The united international opposition to Gbagbo’s attempts to steal the election has been impressive. Yet the pressure that forced feuding parties to negotiate governments of national unity after similarly flawed polls in Kenya in 2007 and Zimbabwe in 2008 suggests an inconsistent application of democratic principles. The hope is that this situation will not destabilise the region: Ghana is set to become a major oil producer, Liberia and Sierra Leone are emerging from a decade of civil conflicts, Guinea is trying to find stability after violence-fuelled elections last November and Nigeria, Niger, Liberia, Benin, Gambia and Cape Verde are all due to hold polls this year.

Elections in Africa should not become a way of waging war by other means and the link between economic enrichment and political office must be broken by strengthening systems of accountability and the private sector.

In the Horn of Africa South Sudan may soon become Africa’s newest state. This will only be the second time (after Eritrea in 1993) that a new state is born in post-independence Africa.
It is significant that both births were blood-soaked, taking place after armed struggles. Sudan also represents a case of diabolical colonial engineering, this time by British administrators who effectively ruled the north and south as separate entities and left a built-in advantage for the north at independence in 1956.

The often ruthless and repressive “Arab” rulers in Khartoum became the new colonial overlords of the country’s regions, eventually sparking rebellions in South Sudan, Southern Kodorfan, Blue Nile and Darfur, in which more than four million people have died.

Importantly, the role of external actors was critical in setting up the recent referendum in the South. The United States, backed by regional actors, pressed Khartoum into a peace accord in 2005 that would allow South Sudan to secede and, with China — the largest importer of Sudanese oil, ensured that 10 000 UN peacekeepers were deployed to the South and 26000 to Darfur.

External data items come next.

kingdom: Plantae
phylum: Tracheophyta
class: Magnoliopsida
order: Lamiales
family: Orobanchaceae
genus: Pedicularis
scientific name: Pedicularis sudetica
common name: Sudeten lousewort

The example of South Sudan should stand as a warning to repressive governments elsewhere in Africa that oppressed groups can pick up arms to seek to create their own independent “homelands”. In East Africa regional strongmen such as Ethiopia’s Meles Zenawi and Rwanda’s Paul Kagame abound; despite some progress in economic development flawed elections and political repression could lead to serious discontent among Amharas and Oromos, against a Tigray minority in Ethiopia and among a Hutu majority against a Tutsi minority in Rwanda.
In North Africa the 74-year-old president of Tunisia, Zine El Abidine Ben Ali, was toppled by the fabled “Arab street” after 23 years of autocratic misrule. The military now wields enormous influence in Tunisia. As demonstrations mounted, the former colonial power, France, at first offered to send security forces to Tunis, whereas the US had just approved $12-million in military aid to Ben Ali. Both soon withdrew their support from the sinking dictator. A long-standing regime was thus toppled by protests fuelled by discontent with corruption, unemployment and rising food prices.

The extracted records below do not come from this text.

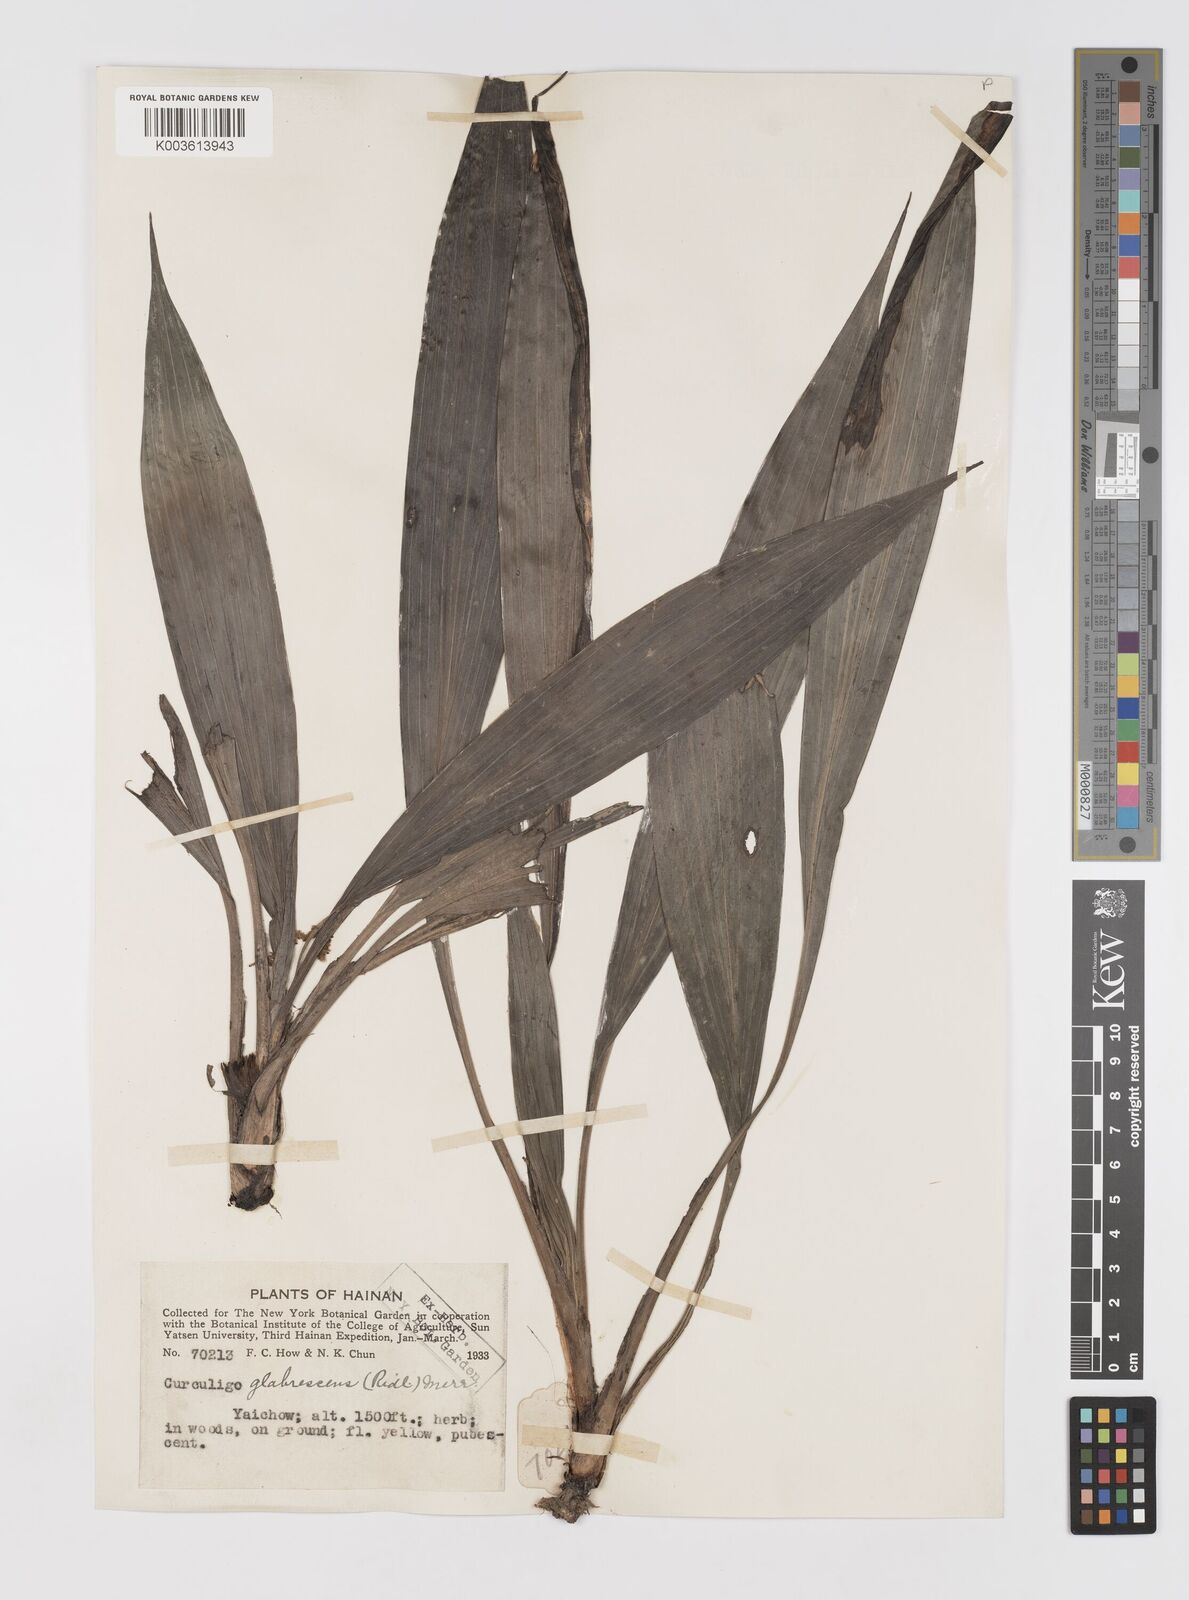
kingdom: Plantae
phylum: Tracheophyta
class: Liliopsida
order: Asparagales
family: Hypoxidaceae
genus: Curculigo
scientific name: Curculigo latifolia
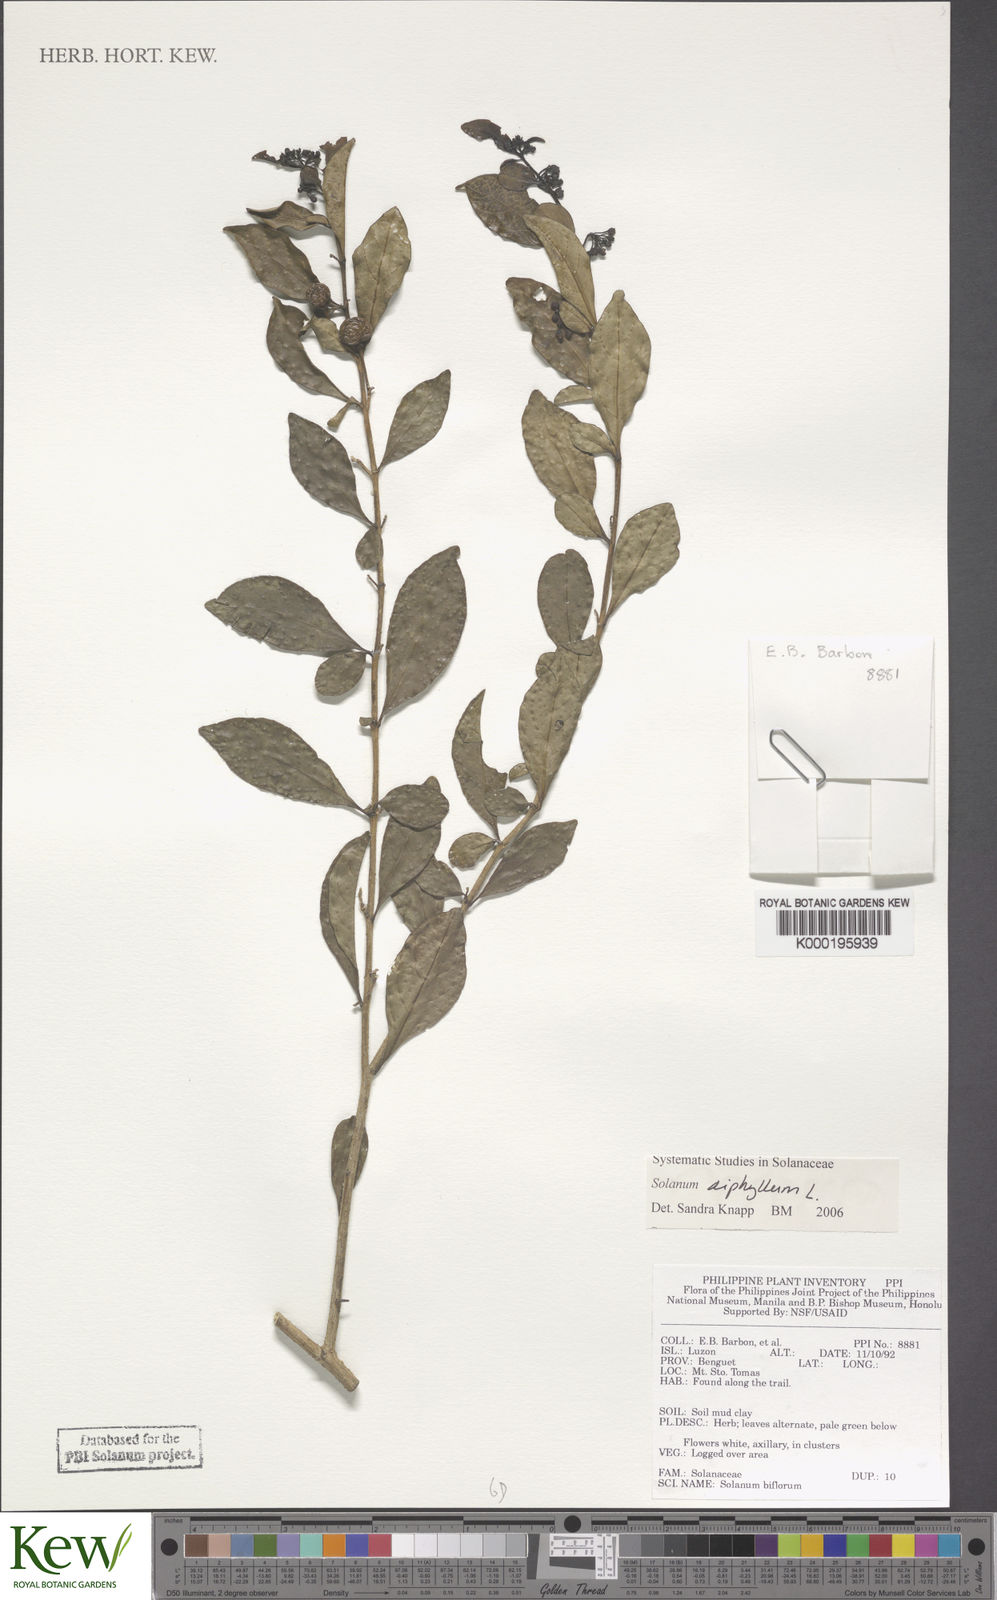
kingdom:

This should be a cause of real concern for other regional emperors without clothes. Libya’s Moammar Qadaffi — the self-styled “King of Kings” — has sat on his throne for over four decades; Morocco’s young king, Mohammed VI, sits uncomfortably atop a toothless Parliament in an anachronistic political system; and Egypt’s American-backed octogenarian pharaoh, Hosni Mubarak, has ruled with an iron fist for three decades. Presidential elections are due in Egypt later this year, amid growing political opposition.

Meanwhile, Algeria’s 73-year-old leader, Abdelaziz Bouteflika (elected unopposed in 2009 and still backed by the military) has faced protests similar to those in Tunisia. Because Algeria was plunged into a devastating civil war after its military annulled elections that Islamists were poised to win in 1991, these protests could mean further instability.

As the leaders of the AU prepare to meet in Addis Ababa, they should reflect on the folly of these tyrannies.

Dr Adekeye Adebajo is executive director of the Centre for Conflict Resolution, Cape Town, and author of The Curse of Berlin: Africa After the Cold War (2010).